In the interview below, one of our most esteemed public intellectuals of the last half century, whose intellectual stature has been compared to that of Galileo, Newton and Descartes, offers us his own views and assessment of the increasingly dangerous tension between the United States and China. Noam Chomsky is Institute Professor Emeritus at MIT and currently Laureate Professor at the University of Arizona. The recipient of scores of highly prestigious awards, including the Sydney Peace Prize and the Kyoto Prize (Japan’s equivalent of the Nobel Prize), of dozens of honorary doctorate degrees from the world’s most renowned universities, and author of some 150 books on linguistics, politics, international affairs, history and media studies, Chomsky has had tremendous influence on a variety of areas of scholarly and scientific inquiry, including linguistics, logic and mathematics, computer science, psychology, media studies, philosophy, politics and international affairs.

C.J. Polychroniou: Noam, the U.S.-China relationship has gone through ups and downs over the course of the last 30 or so years. Clearly, the sort of relationship that exists today between the two countries is far more antagonistic than it was even 10 years ago. In your own view, what forces or processes are responsible for the increasing tensions we are witnessing today in U.S.-China relations?

Noam Chomsky: After the fall of the USSR, there was much euphoria about the end of history with “liberal democracy” (a code word for the U.S.) having achieved total victory. A corollary was that China could now be brought within the “rule-based international order.”

The latter is a now-conventional phrase, one worth pondering. It refers to an international order in which the U.S. sets the rules, displacing the international order established by the United Nations, which the U.S. deems antiquated and irrelevant. The UN Charter is the Supreme Law of the Land under the U.S. Constitution, constantly violated, a matter of no concern to those who pledge reverence for the Holy Text. Its provisions have been considered inappropriate for the modern world ever since the U.S. lost control of the UN with decolonization, and occasional backsliding among the privileged as well. UN members no longer know “how to play,” to borrow Thomas Friedman’s ridicule of France when it failed to support the benign U.S. invasion of Iraq, accompanied by his call for the miscreant to be deprived of its permanent membership in the Security Council. The self-described “world’s greatest deliberative body” contented itself with renaming French fries as “Freedom fries” in the Senate cafeteria.
_ _ _ _
## [Task instructions]
1. Answer these from the excerpt on U.S.-China relations:
(a) Which two prizes does the introduction name among Chomsky's awards?
(b) What new name did the Senate give French fries in its cafeteria?
(c) Whose ridicule of France is borrowed in the phrase "how to play"?
2. List every subject the excerpt on U.S.-China relations gives for Chomsky's books.

Dataset entries:
_ _ _ _
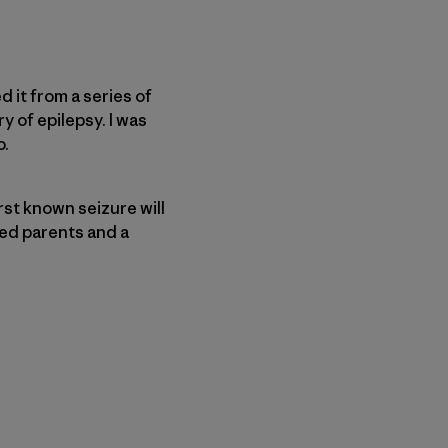
d it from a series of
y of epilepsy. I was
o.
irst known seizure will
ied parents and a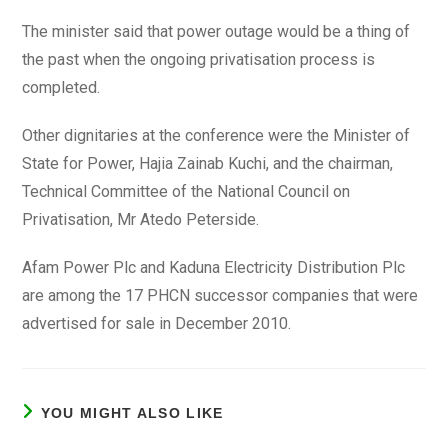
The minister said that power outage would be a thing of
the past when the ongoing privatisation process is
completed.
Other dignitaries at the conference were the Minister of
State for Power, Hajia Zainab Kuchi, and the chairman,
Technical Committee of the National Council on
Privatisation, Mr Atedo Peterside.
Afam Power Plc and Kaduna Electricity Distribution Plc
are among the 17 PHCN successor companies that were
advertised for sale in December 2010.
YOU MIGHT ALSO LIKE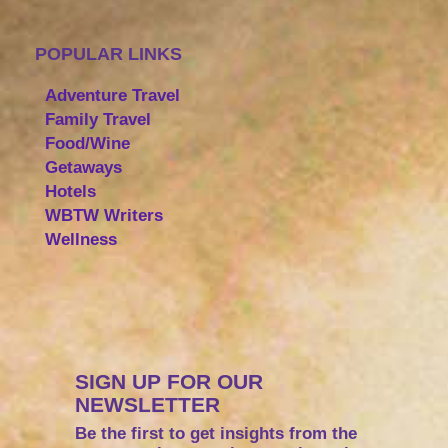
POPULAR LINKS
Adventure Travel
Family Travel
Food/Wine
Getaways
Hotels
WBTW Writers
Wellness
SIGN UP FOR OUR
NEWSLETTER
Be the first to get insights from the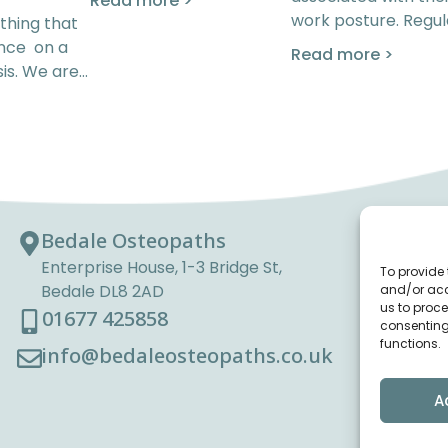
Read more >
work posture. Regul
thing that
ence on a
Read more >
is. We are…
Bedale Osteopaths
Enterprise House, 1-3 Bridge St,
To provide 
Bedale DL8 2AD
and/or acc
us to proce
01677 425858
consenting
functions.
info@bedaleosteopaths.co.uk
A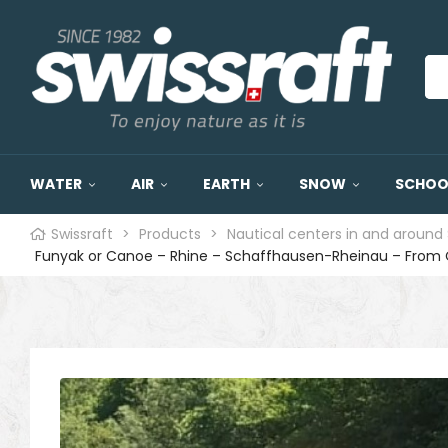
WATER
AIR
EARTH
SNOW
SCHOOL
Swissraft
>
Products
>
Nautical centers in and around 
Funyak or Canoe – Rhine – Schaffhausen-Rheinau – From 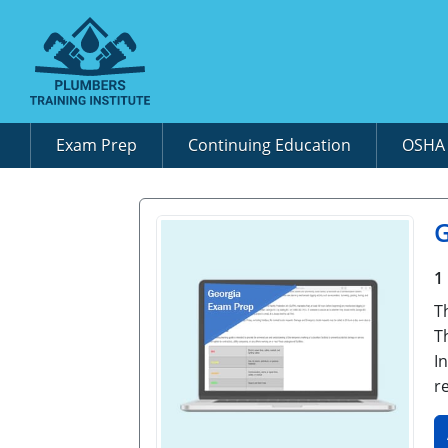
Exam Prep
Continuing Education
OSH
G
1
T
T
I
r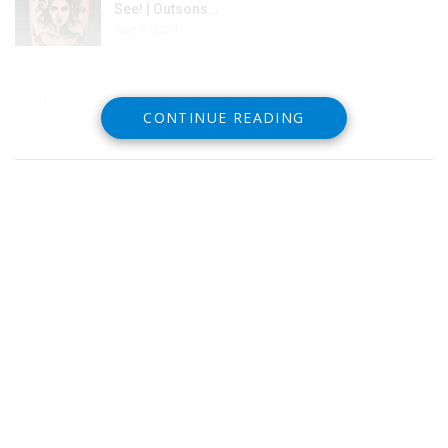
See! | Outsons…
Aug 6, 2021
wellen berge japanisch tattoo handgelenk
CONTINUE READING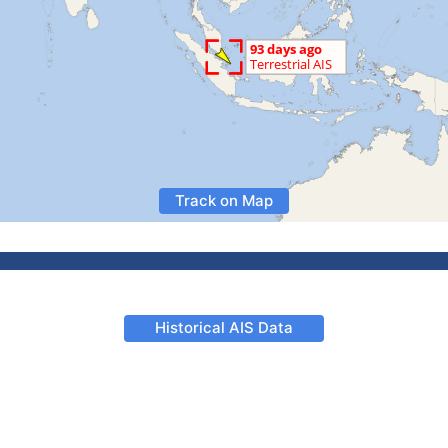
Track on Map
Historical AIS Data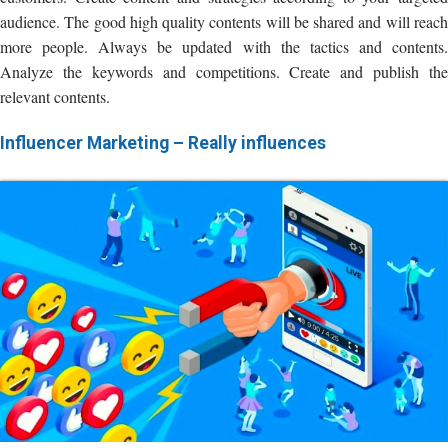
audience. The good high quality contents will be shared and will reach
more people. Always be updated with the tactics and contents.
Analyze the keywords and competitions. Create and publish the
relevant contents.
Influencer Marketing – Really influences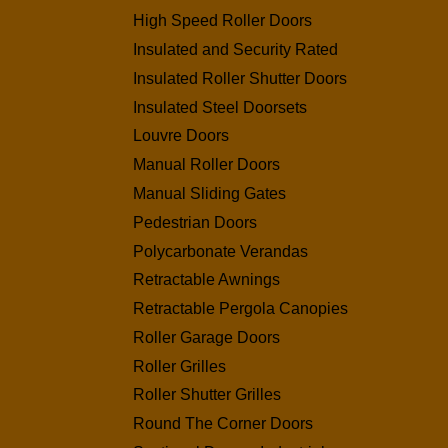
High Speed Roller Doors
Insulated and Security Rated
Insulated Roller Shutter Doors
Insulated Steel Doorsets
Louvre Doors
Manual Roller Doors
Manual Sliding Gates
Pedestrian Doors
Polycarbonate Verandas
Retractable Awnings
Retractable Pergola Canopies
Roller Garage Doors
Roller Grilles
Roller Shutter Grilles
Round The Corner Doors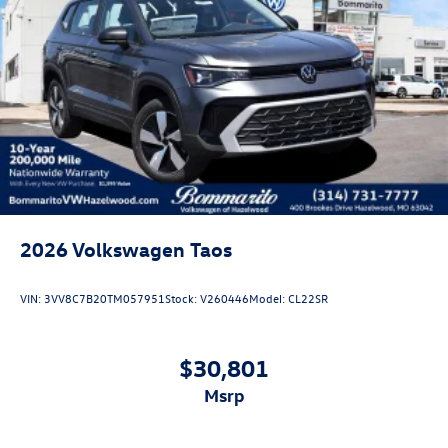
2026
Volkswagen Taos
VIN:
3VV8C7B20TM057951
Stock:
V260446
Model:
CL22SR
$30,801
msrp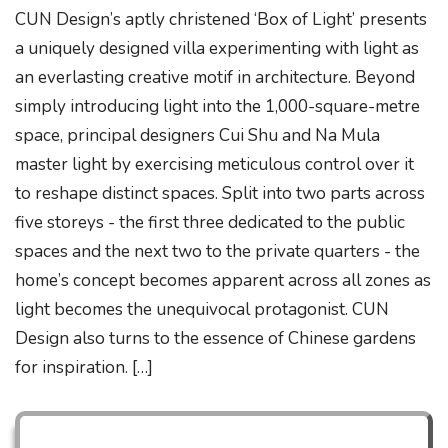
CUN Design’s aptly christened ‘Box of Light’ presents
a uniquely designed villa experimenting with light as
an everlasting creative motif in architecture. Beyond
simply introducing light into the 1,000-square-metre
space, principal designers Cui Shu and Na Mula
master light by exercising meticulous control over it
to reshape distinct spaces. Split into two parts across
five storeys - the first three dedicated to the public
spaces and the next two to the private quarters - the
home’s concept becomes apparent across all zones as
light becomes the unequivocal protagonist. CUN
Design also turns to the essence of Chinese gardens
for inspiration. […]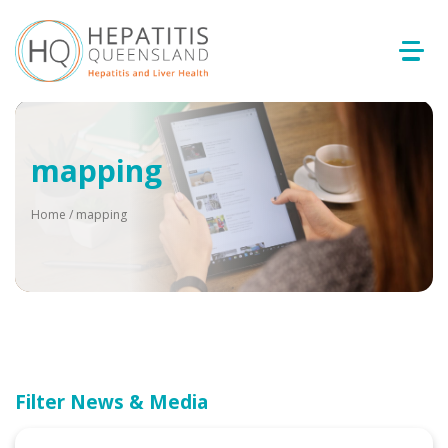
mapping
Home
/
mapping
Filter News & Media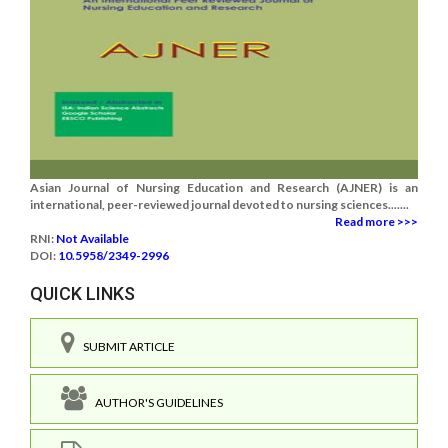
Asian Journal of Nursing Education and Research (AJNER) is an
international, peer-reviewed journal devoted to nursing sciences.......
Read more >>>
RNI:
Not Available
DOI:
10.5958/2349-2996
QUICK LINKS
SUBMIT ARTICLE
AUTHOR'S GUIDELINES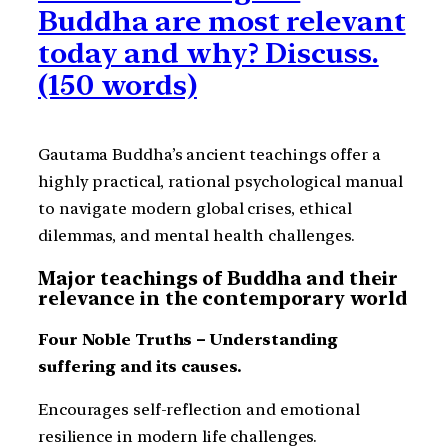
Buddha are most relevant
today and why? Discuss.
(150 words)
Gautama Buddha’s ancient teachings offer a
highly practical, rational psychological manual
to navigate modern global crises, ethical
dilemmas, and mental health challenges.
Major teachings of Buddha and their
relevance in the contemporary world
Four Noble Truths – Understanding
suffering and its causes.
Encourages self-reflection and emotional
resilience in modern life challenges.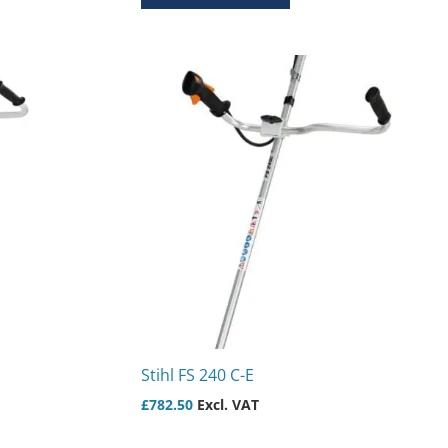
Stihl FS 240 C-E
£
782.50
Excl. VAT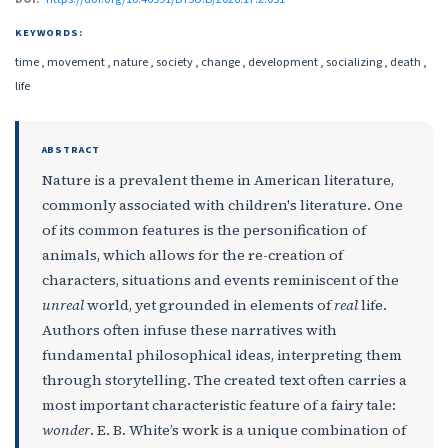
KEYWORDS:
time , movement , nature , society , change , development , socializing , death ,
life
ABSTRACT
Nature is a prevalent theme in American literature,
commonly associated with children's literature. One
of its common features is the personification of
animals, which allows for the re-creation of
characters, situations and events reminiscent of the
unreal
world, yet grounded in elements of
real
life.
Authors often infuse these narratives with
fundamental philosophical ideas, interpreting them
through storytelling. The created text often carries a
most important characteristic feature of a fairy tale:
wonder
. E. B. White’s work is a unique combination of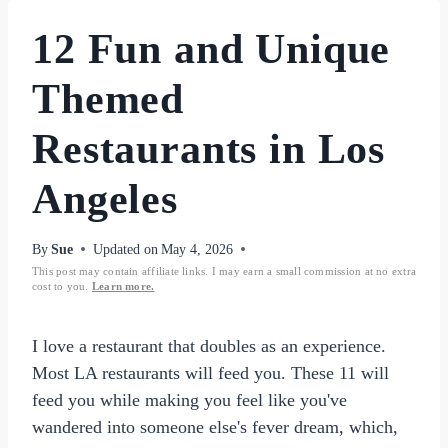
12 Fun and Unique
Themed
Restaurants in Los
Angeles
By
Sue
Updated on
May 4, 2026
This post may contain affiliate links. I may earn a small commission at no extra
cost to you.
Learn more.
I love a restaurant that doubles as an experience.
Most LA restaurants will feed you. These 11 will
feed you while making you feel like you've
wandered into someone else's fever dream, which,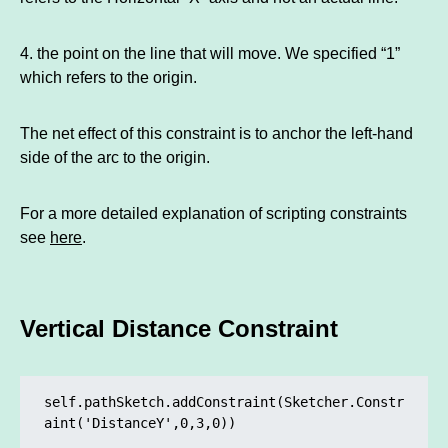
4. the point on the line that will move. We specified “1”
which refers to the origin.
The net effect of this constraint is to anchor the left-hand
side of the arc to the origin.
For a more detailed explanation of scripting constraints
see
here
.
Vertical Distance Constraint
self.pathSketch.addConstraint(Sketcher.Constr
aint('DistanceY',0,3,0)) 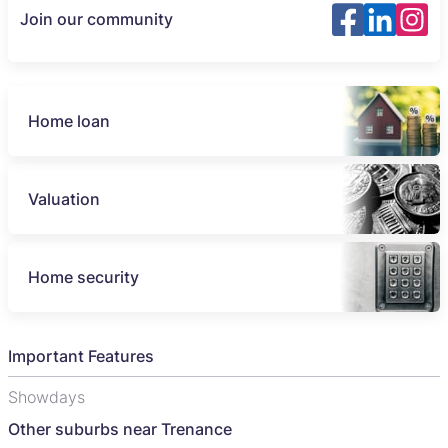
Join our community
Home loan
Valuation
Home security
Important Features
Showdays
Other suburbs near Trenance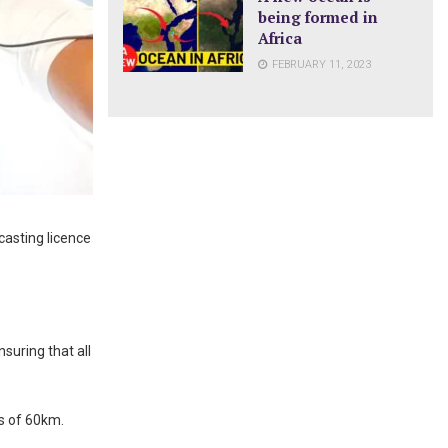
being formed in
Africa
FEBRUARY 11, 2023
casting licence
nsuring that all
s of 60km.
_ _ _ _
## [Written responses]
1.
(a) The Sydney Peace Prize and the Kyoto Prize
(b) "Freedom fries"
(c) Thomas Friedman's

2.
linguistics
politics
international affairs
history
media studies